Nutmeg is an unassuming spice. The brown kernel has a pleasing sweet aroma but the magic happens when it is added to dishes containing dairy products or eggs. Nutmeg has been used in European cuisine since medieval times so no wonder there is a multitude of unique recipes using it; custard tarts, bread sauce, rice pudding, mulled wine and even haggis!
Nutmeg is the seed of a tree that indigenous to the Banda Islands in the Moluccas (or Spice Islands) of Indonesia, though now grown in the Caribbean and Kerala in India. Two spices are obtained from this tree, the other being mace which is the lacy outer wrapping to the nutmeg seed inside. Although mace and nutmeg are not identical in flavour, they are so similar that for most recipes they can be interchanged. Use mace for recipes requiring a whole form such as chutneys and pickles, and use nutmeg for when ground spice is required. It really does need to be ground fresh, as it quickly loses its power when ground; I keep a mini grater obtained from a Christmas cracker for this very purpose. As a little aside, nutmeg is supposedly a hallucinogen but you would have to eat rather a lot of it and the other side effects sound grim! Do not try at home!

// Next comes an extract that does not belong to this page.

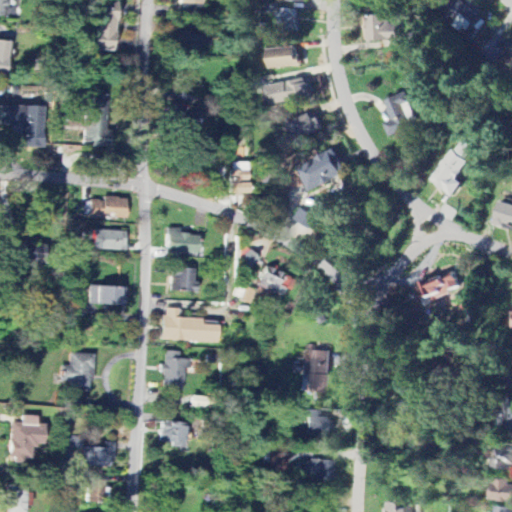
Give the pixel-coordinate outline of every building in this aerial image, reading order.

This recipe is adapted from ‘The Great British Book of Baking’ by Linda Collister.
For the sweet shortcrust pastry:
175g plain flour
pinch of salt
2 tablespoons caster sugar
110g unsalted butter, chilled and diced
1 medium egg yolk
For the filling:
400ml single cream
plenty of freshly grated nutmeg (to taste but at least half a kernel)
3 medium eggs, plus 3 yolks
75 caster sugar
Make the pastry – rub the butter into the dry ingredients until makes fine crumbs. Use a round ended knife to mix in the egg yolk and some cold water until it comes together as a firm dough. Wrap in cling film and pop the the fridge for at least 30 minutes, but overnight is better.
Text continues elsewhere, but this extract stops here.